The Tariff and manual changes are on track to be implemented for the project queue that opens on Oct. 1, he said.
NYISO Changes Spur PJM Review of Emergency Import Abilities
With the termination of the decades-old wheeling service through North Jersey and the near-term retirement of the Indian Point Nuclear Station, PJM is reviewing its ability to import power during an emergency.
PJM’s Mark Sims said the study of its capacity emergency transfer objective (CETO) and capacity emergency transfer limit (CETL) tests assumes a locational deliverability area (LDA) is at a 90/10 load level and in a generation-capacity emergency — in other words when the “load is high and they’re having issues with generation,” Sims said.
To ensure the system has adequate deliverability, the CETL must be equal to or greater than the CETO. Those numbers are calculated through thermal and voltage analyses. Facilities whose outage transfer distribution factors (OTDF) are more than 5% are considered in violation, as are factors more than zero on transmission lines that are 345 kV or larger. The OTDF measures how power transfers using the infrastructure being studied impact the system during an outage.
“We need to take our objective and turn it into a simulation,” Sims said. “During [an] actual emergency, operators are going to do what they can do to keep the lights on. That’s what we’re trying to reflect.”
Solar Forecast Is Coming
PJM is developing a solar forecast and will need to make several Tariff and manual changes to accommodate it, said Joe Mulhern, senior engineer and project manager. The move — mandated by FERC Order 764 — comes as PJM has seen solar installations take off, from virtually nothing in 2007 to approximately 1,000 MW today.
“It’s really just so we’re ahead of the curve on solar installation,” Mulhern said.
The aggregate forecast data will be available to members for operational planning, transmission outage coordination and generation offering and scheduling. The project is targeting implementation by the end of the year. It would only apply to front-of-the-meter solar generators.
The rule changes would also require real and reactive power telemetry for solar generators of 3 MW or greater.

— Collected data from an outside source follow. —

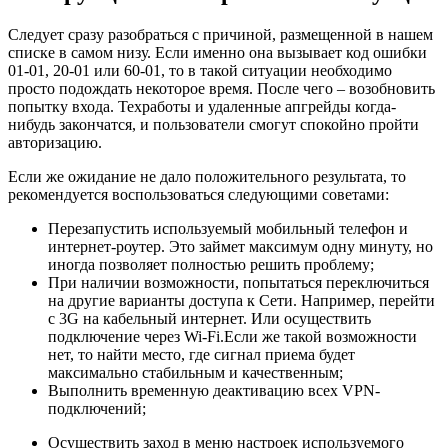
Следует сразу разобраться с причиной, размещенной в нашем
списке в самом низу. Если именно она вызывает код ошибки
01-01, 20-01 или 60-01, то в такой ситуации необходимо
просто подождать некоторое время. После чего – возобновить
попытку входа. Техработы и удаленные апгрейды когда-
нибудь закончатся, и пользователи смогут спокойно пройти
авторизацию.
Если же ожидание не дало положительного результата, то
рекомендуется воспользоваться следующими советами:
Перезапустить используемый мобильный телефон и
интернет-роутер. Это займет максимум одну минуту, но
иногда позволяет полностью решить проблему;
При наличии возможности, попытаться переключиться
на другие варианты доступа к Сети. Например, перейти
с 3G на кабельный интернет. Или осуществить
подключение через Wi-Fi.Если же такой возможности
нет, то найти место, где сигнал приема будет
максимально стабильным и качественным;
Выполнить временную деактивацию всех VPN-
подключений;
Осуществить заход в меню настроек используемого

At the Operating Committee earlier in the week, American Electric Power’s Brock Ondayko asked why such plants would also be required to report temperatures from the backside of solar panels.
“If you want it, we’ll give it to you,” Ondayko said. “I don’t know if the information is going to be accurate or not. … It seems to me just because things could be available, I think PJM should have to think of why it’s necessary.”

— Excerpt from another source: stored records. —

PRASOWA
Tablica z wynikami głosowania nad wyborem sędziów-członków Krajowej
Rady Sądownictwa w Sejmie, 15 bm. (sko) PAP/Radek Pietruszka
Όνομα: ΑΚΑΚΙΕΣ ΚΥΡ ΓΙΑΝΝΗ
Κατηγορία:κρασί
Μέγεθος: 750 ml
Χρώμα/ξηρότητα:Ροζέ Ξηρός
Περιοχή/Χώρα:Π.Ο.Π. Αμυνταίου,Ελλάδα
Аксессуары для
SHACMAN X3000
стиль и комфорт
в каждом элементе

Staff: Developers Have no Right to Retain Previously Proposed Projects
Transmission developers whose proposals don’t get approved will need to continue proposing them until the constraint disappears or risk another developer landing the project if it ever is approved, PJM staff told participants at the Transmission Expansion Advisory Committee meeting.

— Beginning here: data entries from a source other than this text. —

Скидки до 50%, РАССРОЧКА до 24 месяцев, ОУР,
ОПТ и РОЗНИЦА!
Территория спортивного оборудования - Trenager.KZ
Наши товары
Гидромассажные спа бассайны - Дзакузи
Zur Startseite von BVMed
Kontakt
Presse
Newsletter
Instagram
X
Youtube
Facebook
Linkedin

One stakeholder, who declined to be quoted by name, asked about a “right of first refusal” policy, noting that he noticed several new proposals that had appeared to be the same as previous proposals.
“It seems kind of unfair” that a company could have proposed a project that was rejected, only to see a “copycat” receive approval for it later, he said.
PJM’s Herling said the idea was discussed at FERC when the competitive transmission rules were being developed, and the commission specifically ruled out such a provision.
“The bottom line is we start over every time,” Herling said. “You have to propose in every window if there’s congestion to be addressed.”